DOKUMEN
Festival Irau sebagai kegiatan tahunan merupakan gelaran seni budaya yang rutin diselenggarakan oleh Pemerintah Kabupaten Malinau, Kalimantan Utara. Sayang sehabis perhelatan festival selesai aktivitas seni budaya pun turut terhenti. Oleh karena itu, diperlukan upaya mengembangkan festival Taman Budaya Malinau di kemudian hari diharapkan dapat menjadi Simbol Budaya dengan membangun ruang-ruang aktivitas yang mewadahi kegiatan budaya, seperti bangunan utama 2 Theater Hall Indoor dengan kapasitas 500 orang dalam setiap hall, dan plaza budaya sebagai ruang pertunjukan outdoor dengan kapasitas kuran lebih 1000 orang.

PETUNJUK TUGAS
Lanjutkan tulisan di atas tentang Festival Irau dan Taman Budaya Malinau, mulai dari setelah kalimat terakhirnya.

DATA YANG DIBERIKAN
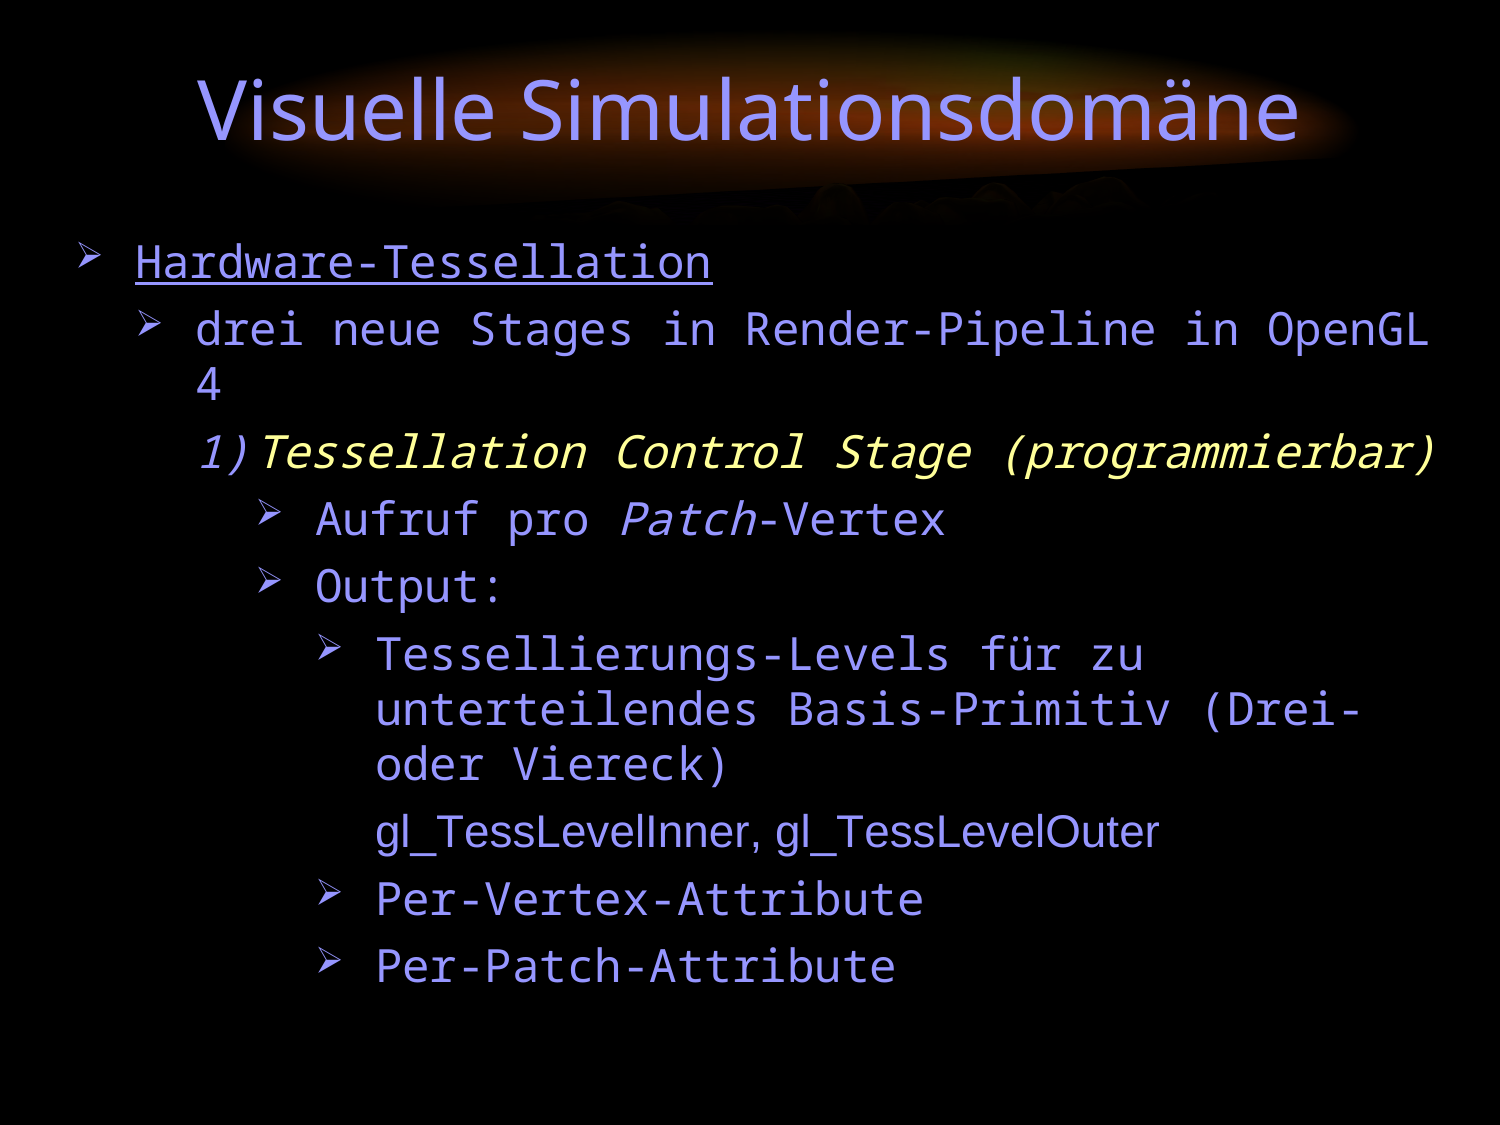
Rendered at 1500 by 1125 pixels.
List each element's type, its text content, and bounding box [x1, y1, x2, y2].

text_box [112, 0, 1463, 224]
text_box Hardware-Tessellation drei neue Stages in Render-Pipeline in OpenGL 4 Tessellation Control Stage (programmierbar) Aufruf pro Patch-Vertex Output: Tessellierungs-Levels für zu unterteilendes Basis-Primitiv (Drei- oder Viereck) gl_TessLevelInner, gl_TessLevelOuter Per-Vertex-Attribute Per-Patch-Attribute [0, 224, 1471, 1088]
text_box Visuelle Simulationsdomäne [75, 0, 1426, 216]
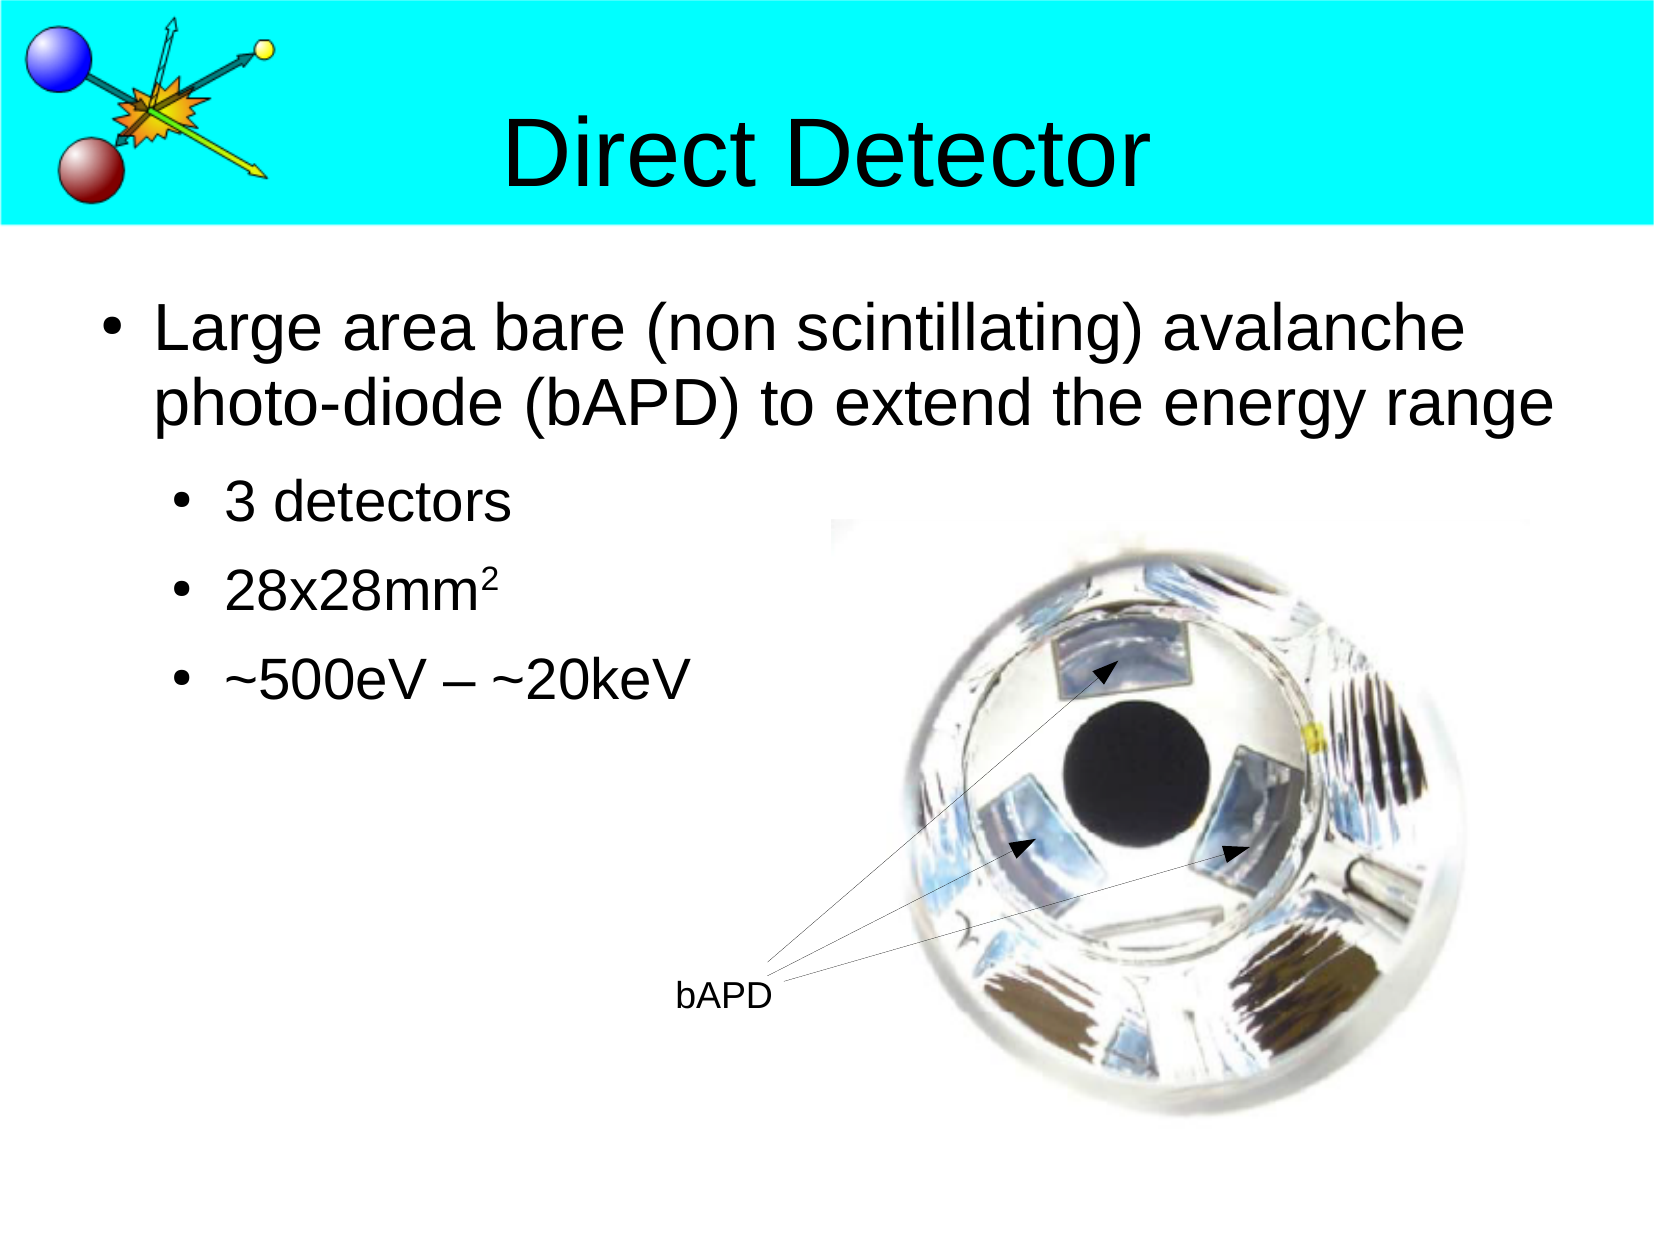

HASIL AKHIR
Hal itu mengemuka dalam FGD Laporan Akhir Perencanaan Pengembangan Taman Budaya Malinau hasil kerja sama Pemkab Malinau bersama Pusat Studi Pariwisata UGM. di kompleks Kantor Kabupaten Malinau, Rabu (6/11).
Peneliti Puspar UGM, Dr. Destha Titi Raharjana sebagai anggota tim penyusun menegaskan dari perspektif pariwisata, taman budaya yang diimpikan ini mampu tampil sebagai produk budaya yang beridentitas. Malinau, disebutnya sebagai kabupaten dengan luasan terbesar di Kalimantan Utara, dan di kabupaten ini terhimpun 11 suku Dayak yang dapat hidup berdampingan. “Ini momentum pembangunan proyek berjangka panjang jangan hanya menjadi wacana. Perlu kiranya dicarikan dukungan dari kementerian, seiring keberadaan Kementerian Kebudayaan, Kementerian Ekonomi Kreatif, dan Kementerian Pariwisata,” katanya.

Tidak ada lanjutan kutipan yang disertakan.